[YOUR GOAL]
Reproduce the entries below, switching "Transcribe" to "Copy" and leaving everything else unchanged.

[RECORDS FOR THIS EXERCISE]
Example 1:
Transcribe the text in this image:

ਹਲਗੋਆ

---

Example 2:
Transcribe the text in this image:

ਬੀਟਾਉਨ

[TASK RESPONSE]
Example 1:
Copy the text in this image:

ਹਲਗੋਆ

---

Example 2:
Copy the text in this image:

ਬੀਟਾਉਨ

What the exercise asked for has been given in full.